The Ad Stack Explained
The term ad stack is one you’ve probably heard thrown around agency meetings, watching a business news program, or from the mouth of a well-intentioned uncle trying to figure out what you do for a living. In the modern world of digital marketing, it is a buzz word with many complicated definitions.
In a nutshell, the ad stack is the series of companies and technologies on the internet that gets an advertiser’s message in front of the right consumer at the right time, so they will take some sort of desired action like buying a product or contacting a sales rep.
What that looks like in practice varies. You could be talking about one large company that offers an out-of-the-box solution (simple but limited), or a custom-built solution that involves plugging in different technologies to fulfill complex marketing objectives.
I will try to illustrate the basic idea with the analogy of an apple traveling from its tree to the end consumer, who is hungry for some fruit.
The first party in the ad stack is the advertiser.
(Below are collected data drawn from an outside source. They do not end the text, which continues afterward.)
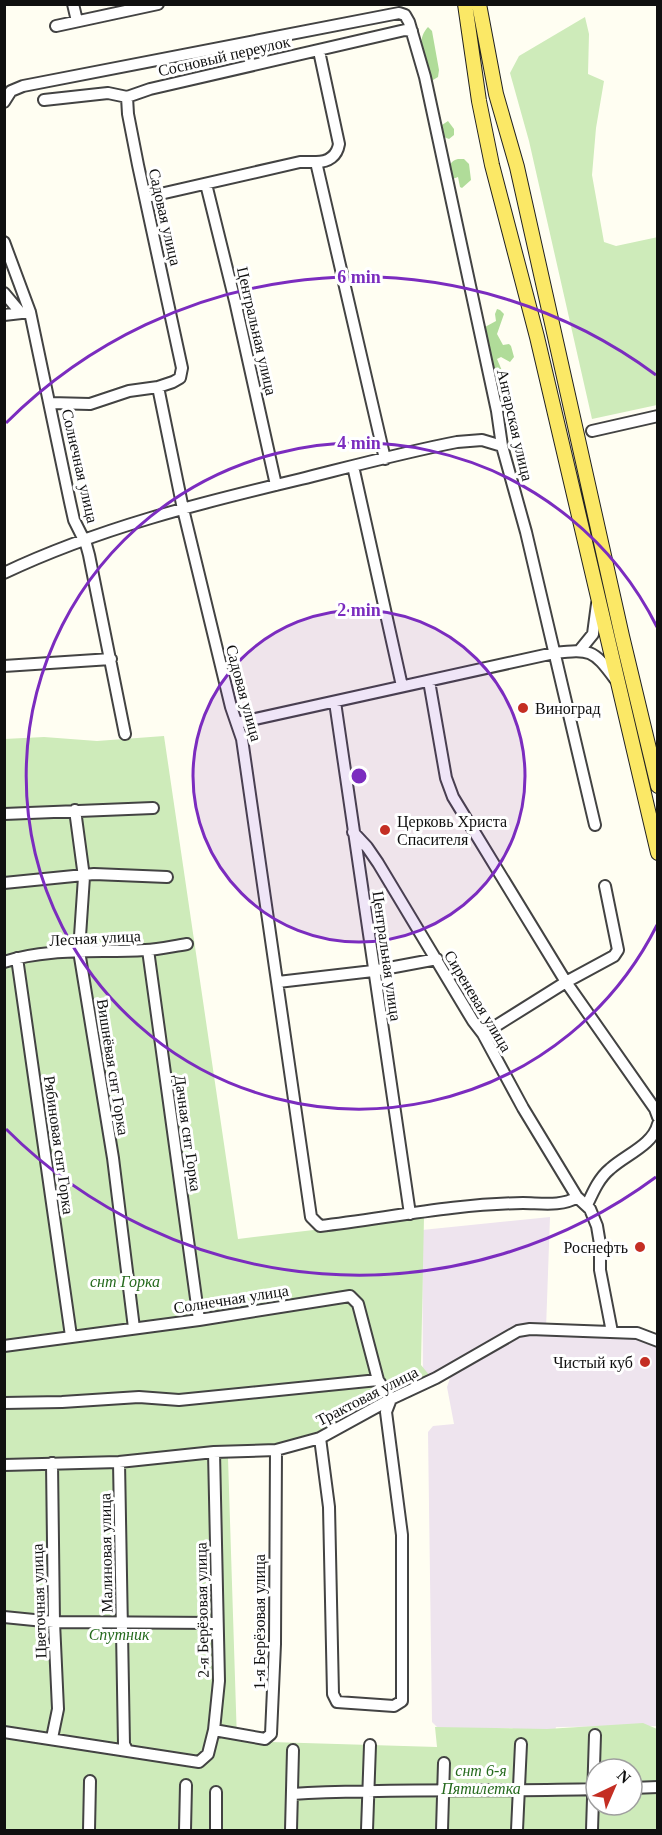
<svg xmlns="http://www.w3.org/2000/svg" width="662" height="1835" font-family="Georgia,serif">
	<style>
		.industrial { fill: #eee4ee }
		.green { fill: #ceebba; fill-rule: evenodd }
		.forest { fill: #b0dc99 }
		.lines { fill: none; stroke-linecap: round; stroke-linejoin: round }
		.minor-casing { stroke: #434343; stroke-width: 14 }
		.major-casing { stroke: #212121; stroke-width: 16 }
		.minor { stroke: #fff; stroke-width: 10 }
		.major { stroke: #fbe866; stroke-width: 14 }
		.ring { fill: none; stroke: #7b2cbf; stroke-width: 3 }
		.poi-dot { fill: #c42e23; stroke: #fff; stroke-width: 2 }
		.labels { text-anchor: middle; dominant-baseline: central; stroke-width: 6; stroke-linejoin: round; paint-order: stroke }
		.street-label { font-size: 16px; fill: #101010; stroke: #fff }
		.poi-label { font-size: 16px; fill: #101010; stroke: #fff; text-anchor: start }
		.park-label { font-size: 16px; font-style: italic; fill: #256a1d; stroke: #fff }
		.centre { fill: #7b2cbf; stroke: #fff; stroke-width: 3 }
		.ring-label { font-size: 18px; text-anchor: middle; font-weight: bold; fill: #7b2cbf; stroke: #fff; stroke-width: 6; stroke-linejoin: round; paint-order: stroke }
	</style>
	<rect width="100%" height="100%" fill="#fffef2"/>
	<path class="industrial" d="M 550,1217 L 546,1329 L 637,1333 L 657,1341 L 657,1726 L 556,1727 L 555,1731 L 520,1735 L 512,1728 L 440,1730 L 432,1722 L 428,1432 L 433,1426 L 454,1424 L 447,1387 L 453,1369 L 423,1384 L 422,1230 Z"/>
	<path class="green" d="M 585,17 L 589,34 L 588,74 L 604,81 L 596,128 L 592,175 L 604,242 L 616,246 L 658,237 L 657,405 L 592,419 L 529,141 L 510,73 L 519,56 Z
		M 164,736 L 238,1239 L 424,1217 L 421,1365 L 430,1376 L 279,1451 L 228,1458 L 237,1741 L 437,1747 L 435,1727 L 547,1729 L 643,1723 L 657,1729 L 657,1830 L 5,1830 L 4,739 L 44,737 L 97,741 ZM 596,1769 L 632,1769 L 632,1805 L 596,1805 Z"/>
	<path class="forest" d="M 428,27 L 432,31 L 439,70 L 438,77 L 433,80 L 430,78 C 425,62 414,42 428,27 Z
		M 448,121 L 454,129 L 454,135 L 449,139 L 444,137 L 442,125 Z
		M 458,159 L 464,159 L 469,164 L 471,180 L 462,188 L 460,187 L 458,177 L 450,180 C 449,170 447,162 458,159 Z
		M 497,309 L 500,310 L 504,314 L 497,334 L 503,345 L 509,344 L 511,346 L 514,357 L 510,362 L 501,357 L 497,359 L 503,373 L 496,378 L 493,374 L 483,331 L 485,327 L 496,321 L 495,314 Z"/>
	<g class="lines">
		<defs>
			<path id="minor" d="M 73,4 L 77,21
				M 56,26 L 158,4
				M 127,97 L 128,114 L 138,165 L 182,368 L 180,378 L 173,382 L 158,387 L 183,509 L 231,707 L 242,739 L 311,1217 L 320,1226 C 388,1218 454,1204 523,1203 C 540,1203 562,1207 577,1197 L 523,1108 L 483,1034 L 473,1021 L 378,863 L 367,847 L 353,832
				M 44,100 L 108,93 L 127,97 L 150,89 L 405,30 L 412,31
				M 4,102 L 11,91 L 23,86 L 399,13 L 405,15 L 409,22 L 425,77 L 497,411 L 502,446 L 526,532 L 595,825
				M 316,162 C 329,162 337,156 339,144 L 319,51
				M 206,184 L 235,301 L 276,485
				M 147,197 L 300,162 L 316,162 L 385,459
				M 4,242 L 30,312 L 70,502 L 74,520 L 86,544 L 89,555 L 125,734
				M 4,293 L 20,312
				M 4,315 L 30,312
				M 50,403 L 90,404 L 129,391 L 158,387
				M 592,431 L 658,416
				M 353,466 L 402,686
				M 4,573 C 99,528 200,503 301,479 C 353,466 405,452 457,442 L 482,440 L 502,446
				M 580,650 L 593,634 L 597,604
				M 4,666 L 111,659
				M 429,681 L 446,778 L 453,797 L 566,982 L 483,1034
				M 335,702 L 410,1214
				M 237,723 L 554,653 C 590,649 593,649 615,679
				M 75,810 L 84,877 L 79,951 L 113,1158 L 134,1328
				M 4,814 L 153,808
				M 4,883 L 94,874 L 167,877
				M 605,886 L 618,950 L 614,956 L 566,982 L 655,1109 L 658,1117
				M 148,950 L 199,1320
				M 17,958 L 71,1336
				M 4,962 C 49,947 99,953 145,950 C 159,950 173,946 187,944
				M 278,982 L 373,971 L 437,959
				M 577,1197 L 590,1209 L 597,1226 L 600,1244 L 600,1270 L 612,1332
				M 587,1205 C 593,1192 599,1178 610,1169 C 625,1155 653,1145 658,1124
				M 4,1346 L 199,1320 L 350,1296 L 358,1304 L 378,1380 L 391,1399
				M 4,1403 L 62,1402 L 139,1397 L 179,1400 L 378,1380
				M 320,1438 L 329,1507 L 333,1694 L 337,1702 L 394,1706 L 402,1701 L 402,1535 L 386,1412 L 391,1399
				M 119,1462 L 124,1744 L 127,1750
				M 52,1463 L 54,1622 L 58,1709 L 52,1738
				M 4,1465 L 119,1462 L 214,1452 L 276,1450 L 320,1438 L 391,1399 L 436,1378 L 518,1331 L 530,1329 L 637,1333 L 658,1341
				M 4,1617 L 54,1622 L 217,1623
				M 214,1730 L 265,1739 L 271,1734 L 275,1644 L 276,1450
				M 4,1732 L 199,1762 L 208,1754 L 214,1730 L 219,1681 L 214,1452
				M 632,1788 L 658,1787
				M 216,1792 L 216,1830
				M 292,1794 C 394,1788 495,1792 596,1789
				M 89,1830 L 90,1781
				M 185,1830 L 186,1785
				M 291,1830 L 293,1750
				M 367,1830 L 370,1745
				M 442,1830 L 444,1763
				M 517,1830 L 521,1744
				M 592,1830 L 595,1735"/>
			<path id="major" d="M 465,4 L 479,101 L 492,165 L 537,337 L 658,853
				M 479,4 L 496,94 L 517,167 L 622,636 L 658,786"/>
		</defs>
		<use href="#minor" class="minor-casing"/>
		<use href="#major" class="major-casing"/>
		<use href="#minor" class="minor"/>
		<use href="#major" class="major"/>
	</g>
	<circle cx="359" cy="776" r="166" fill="#7b2cbf" fill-opacity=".12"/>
	<g class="ring">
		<circle cx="359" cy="776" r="166"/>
		<path d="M657 925A333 333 0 1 1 657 627"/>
		<path d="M656 1177A499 499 0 0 1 6 1129M6 423A499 499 0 0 1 656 375"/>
	</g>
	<g class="poi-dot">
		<circle cx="523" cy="708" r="6"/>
		<circle cx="385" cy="830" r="6"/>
		<circle cx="640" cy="1247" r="6"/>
		<circle cx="645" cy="1362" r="6"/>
	</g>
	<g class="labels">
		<g class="street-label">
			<text transform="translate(224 56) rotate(-13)">Сосновый переулок</text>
			<text transform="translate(165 217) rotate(77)">Садовая улица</text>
			<text transform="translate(257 331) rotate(77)">Центральная улица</text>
			<text transform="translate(515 425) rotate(77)">Ангарская улица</text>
			<text transform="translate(80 466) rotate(77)">Солнечная улица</text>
			<text transform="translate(244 693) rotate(75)">Садовая улица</text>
			<text transform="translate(95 938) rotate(-3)">Лесная улица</text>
			<text transform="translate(387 956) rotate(82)">Центральная улица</text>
			<text transform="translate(478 1001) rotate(59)">Сиреневая улица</text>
			<text transform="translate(113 1067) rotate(81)">Вишнёвая снт Горка</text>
			<text transform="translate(188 1133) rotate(82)">Дачная снт Горка</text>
			<text transform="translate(59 1145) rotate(82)">Рябиновая снт Горка</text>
			<text transform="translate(231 1299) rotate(-9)">Солнечная улица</text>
			<text transform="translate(367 1396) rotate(-27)">Трактовая улица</text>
			<text transform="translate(106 1553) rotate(-91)">Малиновая улица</text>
			<text transform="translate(39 1601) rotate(-92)">Цветочная улица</text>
			<text transform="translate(202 1610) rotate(-91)">2-я Берёзовая улица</text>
			<text transform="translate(259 1622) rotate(-90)">1-я Берёзовая улица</text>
		</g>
		<g class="poi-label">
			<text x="535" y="708">Виноград</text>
			<text x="397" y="821">Церковь Христа<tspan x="397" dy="18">Спасителя</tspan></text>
			<text x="628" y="1247" text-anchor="end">Роснефть</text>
			<text x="633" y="1362" text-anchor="end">Чистый куб</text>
		</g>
		<g class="park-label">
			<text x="125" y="1281">снт Горка</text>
			<text x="119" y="1634">Спутник</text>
			<text x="481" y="1770">снт 6-я<tspan x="481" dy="18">Пятилетка</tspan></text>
		</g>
	</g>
	<circle cx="359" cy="776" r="9" class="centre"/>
	<g class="ring-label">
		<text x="359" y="283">6 min</text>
		<text x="359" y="449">4 min</text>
		<text x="359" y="616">2 min</text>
	</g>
	<rect width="662" height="1835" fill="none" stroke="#101010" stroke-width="12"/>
	<g transform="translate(614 1787) rotate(44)"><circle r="28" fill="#ffffff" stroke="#9f9f9f" stroke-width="1.5"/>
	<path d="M0-4.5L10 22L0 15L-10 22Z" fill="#c42e23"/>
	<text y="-9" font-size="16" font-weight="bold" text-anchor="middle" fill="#101010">N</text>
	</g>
</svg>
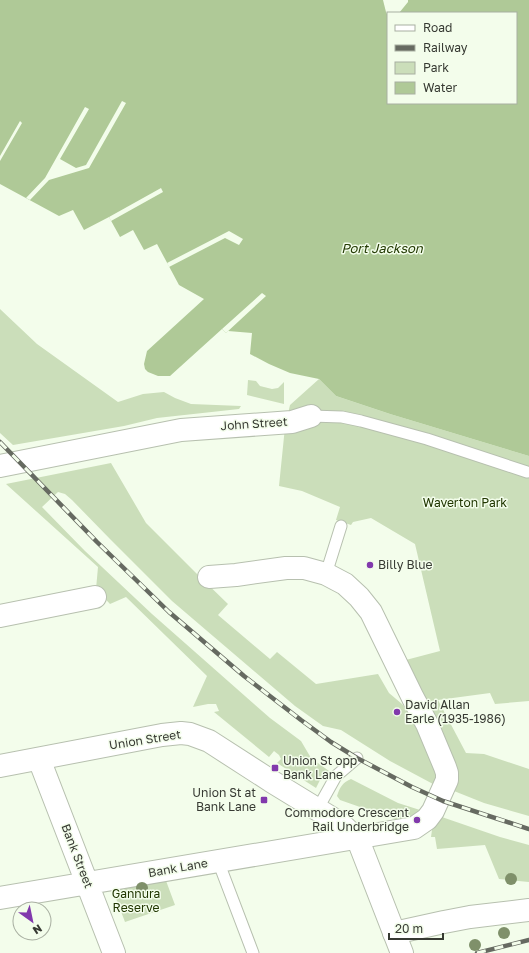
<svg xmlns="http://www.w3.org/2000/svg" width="529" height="953" font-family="'Golos Text',sans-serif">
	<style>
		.green { fill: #cbdeba }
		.water { fill: #afc997; fill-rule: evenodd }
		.pier { fill: #f3fdeb }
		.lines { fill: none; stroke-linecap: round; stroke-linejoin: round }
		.service-casing { stroke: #b7c0af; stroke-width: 13 }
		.minor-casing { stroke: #b7c0af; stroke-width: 24 }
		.tertiary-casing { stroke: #b7c0af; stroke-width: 24 }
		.service { stroke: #fff; stroke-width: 11 }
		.minor { stroke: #fff; stroke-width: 22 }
		.tertiary { stroke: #fff; stroke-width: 22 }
		.rail-casing { stroke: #666a61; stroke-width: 4.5 }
		.rail { stroke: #f3fdeb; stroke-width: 3; stroke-dasharray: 9; stroke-linecap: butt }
		.tree { fill: #7f906a }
		.poi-dot { fill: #8139ac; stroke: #f3fdeb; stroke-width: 1.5 }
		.labels { text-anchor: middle; stroke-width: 3; stroke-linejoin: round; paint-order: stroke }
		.street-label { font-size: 12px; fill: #373a33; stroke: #f3fdeb }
		.park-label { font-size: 12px; fill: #203600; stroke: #f3fdeb }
		.poi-label { font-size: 12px; fill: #373a33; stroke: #f3fdeb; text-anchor: start }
		.water-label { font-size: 13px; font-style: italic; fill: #253c05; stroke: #f3fdeb }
	</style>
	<rect width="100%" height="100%" fill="#f3fdeb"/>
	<path class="green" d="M0,309L37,344L118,402L143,394L164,392L175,398L191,404L241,406L239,409L157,418L124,426L13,445L0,433Z
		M319,379L336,396L390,414L529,456V701L495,704L490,693L438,700L466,753L484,754L529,769V816L484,803L449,789L402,661L440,651L415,544L371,518L353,522L351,525L336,520L340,507L302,491L279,486L285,427L290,405Z
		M248,380L256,381L260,386L272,389L278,388L284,382V404L247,395Z
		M111,463L146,523L196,573L228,604L218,615L270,659L277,652L316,684L378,674L389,693L402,704L415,719L439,769L440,778L439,789L431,806L425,814L418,819L409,822L400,821L340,800L337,796C340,787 342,783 351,779L398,803L420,810C430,802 436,797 433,784L390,761L341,730L323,726L295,706L172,601L110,539L72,500L65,494L58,492L42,507L85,551L152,614L270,718L301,741L311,758L329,771L320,780L316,788L277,763L281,759L279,755L274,751L269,757L214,712L219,711L216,704H208L193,707L207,676L126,597L110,604L96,589L98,567L6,484Z
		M436,815L500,837L529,845V882L499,879L485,845L437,849L435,837H431L432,830Z
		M165,878L175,905L125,922L112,888Z"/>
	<path class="water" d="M0,0H529V456L390,414L336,396L319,379L290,373L269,364L250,354L252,333L228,331L226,333L222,329L170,376H158L148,372L145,369L144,364L147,351L204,299L179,285L157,244L144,250L133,230L120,237L109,217L84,230L73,210L59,216L0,184ZM388,13H516V103H388Z"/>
	<path class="pier" d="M383,0H408V2L399,13H388V16L386,12Z
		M122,101L126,103L89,168L49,180L30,200L26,198L45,178L85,107L89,109L60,159L76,168L86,165Z
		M20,121L22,123L0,161V156Z
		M161,188L163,192L111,221L109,217Z
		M229,231L243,239L239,245L225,238L169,267L167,263Z
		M262,293L266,296L226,333L222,329Z"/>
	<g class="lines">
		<defs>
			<path id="service" d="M311,416L342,417L361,421L427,439L527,472
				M326,574L341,526
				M317,810L336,776L357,758
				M218,861L253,953"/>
			<path id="minor" d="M0,466L181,430L292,422L311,416
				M0,616L95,597
				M39,759L114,953
				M0,898L414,828L427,819L433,811L447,780V773L445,767L427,724L413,698L371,612L359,597L345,584L326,574L304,568H286L236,575L209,577
				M394,933L444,922L470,917L529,910"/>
			<path id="tertiary" d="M0,766L162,735L181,733L190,734L209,741L271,781L338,822C347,829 354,835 360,845L402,953"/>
		</defs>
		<use href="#service" class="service-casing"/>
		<use href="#minor" class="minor-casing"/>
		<use href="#tertiary" class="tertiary-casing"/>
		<use href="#service" class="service"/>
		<use href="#minor" class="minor"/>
		<use href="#tertiary" class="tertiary"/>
		<defs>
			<path id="rail" d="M0,442L97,542L169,612L244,676L301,720L331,742L357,758L412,787L443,801L529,829
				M477,953L529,940"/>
		</defs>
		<use href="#rail" class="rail-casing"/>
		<use href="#rail" class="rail"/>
	</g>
	<g class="tree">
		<circle cx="511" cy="879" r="6"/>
		<circle cx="142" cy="888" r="6"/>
		<circle cx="504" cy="933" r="6"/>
		<circle cx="475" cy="945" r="6"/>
	</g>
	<g class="poi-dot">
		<circle cx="370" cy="565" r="4"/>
		<circle cx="397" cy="712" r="4"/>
		<rect x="271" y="764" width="8" height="8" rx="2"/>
		<rect x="260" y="796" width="8" height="8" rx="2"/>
		<circle cx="417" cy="820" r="4"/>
	</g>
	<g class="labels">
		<g class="street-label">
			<text transform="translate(254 424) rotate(-4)" y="4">John Street</text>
			<text transform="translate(145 740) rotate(-9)" y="4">Union Street</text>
			<text transform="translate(77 856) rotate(69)" y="4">Bank Street</text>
			<text transform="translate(178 868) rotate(-10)" y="4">Bank Lane</text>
		</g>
		<g class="park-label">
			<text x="465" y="507">Waverton Park</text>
			<text x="136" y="898">Gannura<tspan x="136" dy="14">Reserve</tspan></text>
		</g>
		<g class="poi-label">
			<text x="378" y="569">Billy Blue</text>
			<text x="405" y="709">David Allan<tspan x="405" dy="14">Earle (1935-1986)</tspan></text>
			<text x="283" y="765">Union St opp<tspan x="283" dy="14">Bank Lane</tspan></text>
			<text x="256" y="797" text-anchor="end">Union St at<tspan x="256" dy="14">Bank Lane</tspan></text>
			<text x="409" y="817" text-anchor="end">Commodore Crescent<tspan x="409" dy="14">Rail Underbridge</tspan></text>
		</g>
		<g class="water-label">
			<text x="382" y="253">Port Jackson</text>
		</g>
	</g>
	<rect x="387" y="12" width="130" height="92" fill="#f3fdeb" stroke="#a8afa1"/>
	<rect x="395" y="25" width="20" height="6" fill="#ffffff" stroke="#a8afa1"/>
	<text x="423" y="32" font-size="12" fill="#373a33">Road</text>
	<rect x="395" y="45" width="20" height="6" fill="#666a61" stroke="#a8afa1"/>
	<text x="423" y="52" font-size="12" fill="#373a33">Railway</text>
	<rect x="395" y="62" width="20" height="12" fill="#cbdeba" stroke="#a8afa1"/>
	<text x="423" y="72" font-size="12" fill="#373a33">Park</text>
	<rect x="395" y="82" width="20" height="12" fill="#afc997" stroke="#a8afa1"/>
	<text x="423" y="92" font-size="12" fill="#373a33">Water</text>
	<g transform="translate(32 921) rotate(147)"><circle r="19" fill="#f3fdeb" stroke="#a8afa1"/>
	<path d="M0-3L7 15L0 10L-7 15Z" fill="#8139ac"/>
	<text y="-6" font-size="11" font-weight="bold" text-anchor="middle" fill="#373a33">N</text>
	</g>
	<path d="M389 933v6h54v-6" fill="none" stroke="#373a33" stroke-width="2"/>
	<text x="395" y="933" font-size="12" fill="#373a33" stroke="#f3fdeb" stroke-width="3" paint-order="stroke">20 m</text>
</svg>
Whether they are a brand or the brand’s agency, a humble marketing intern or a full-fledged trading desk, they are trying to find their target audience or consumer, get a message in front of them in the form of an ad impression, and move them through the funnel to complete the marketing objective. Think of them as the apple-eater, whose objective is sales instead of eating a tasty, worm-free apple.
The Demand Side Platform (DSP)
If you were looking to buy an apple, you’d likely go to a grocery store, which can offer you apples at a range of prices, varieties and sizes. Think of the DSP as the grocery store.
DSPs provide the UI and functionality required for an advertiser to create and manage their many advertising campaigns. They can choose the demographic, behavioural and other targeting dimensions of their ideal audience and restrict the kinds of impressions that match their objectives (mobile vs. desktop for example). Many also allow advertisers to integrate their direct campaigns (where they have made deals with specific publishers) with various types of open real-time bidding (RTB) campaigns in one platform.
The Ad Exchange
Many grocery stores source the apples their customers want by purchasing them from large produce terminals. Loud and busy, produce terminals are physical markets where the grocery stores can connect with the farmers who grow the produce, learn about the available inventory, negotiate prices, and in real time purchase the product their customers want.
Ad exchanges work the same way by connecting DSPs with supply side platforms (more on them in a minute) who have access to the ad impressions advertisers want to reach. In a fraction of a second, the exchange compares the details about the impression (like data from the publisher or first, second and third party data about who will see the impression) and the specifics of the advertiser’s campaign (audience & pricing settings they chose in the DSP’s UI).
Once it has a list of all eligible advertisers (those who would want to buy this specific impression), the exchange passes forward the ad of the highest bidding advertiser and charges them for the impression. Automatically, ad exchanges perform this function for all kinds of ad formats and all kinds of users, literally millions of times a second. 24/7, 365.
The Supply Side Platform (SSP)
The SSP represents the other side of the exchange (the farmer at the produce terminal). Like the DSP, the SSP is a platform that allows publishers (of both websites and apps) to manage how they monetize the impressions they show their audience. Among many other features, SSPs allow publishers to integrate their existing direct relationships with access to open exchanges, pass along data about their users for more informed ad buying, and set the minimum price an ad impression is worth to them (often opting for other monetization options when active bids are below their threshold). SSPs allow publishers more control than ever to manage the experience of their users so it is inline with their brand, and keep users wanting to come back.
Finally, and probably easiest to understand, are the publishers (the apple tree). Through creating great content, developing compelling mobile apps, or whatever it is they do, publishers bring users into the ecosystem by engaging them, curating them, and learning as much about them as possible (in an uninstructive way) so that they can show the right advertiser’s ad, at the right time, and make money.
Where Does Perk Canada Fit?
Perk.com Canada is a digital media publishing company. We develop large, targeted audiences across a range of channels, and deliver them relevant, authentic, engaging content created by experts in the space. We fill the Publisher slot in the ad stack, in the end connecting advertisers with our highly-engaged audiences in non-intrusive ways at the right point in the funnel, to help fulfill advertiser’s objectives.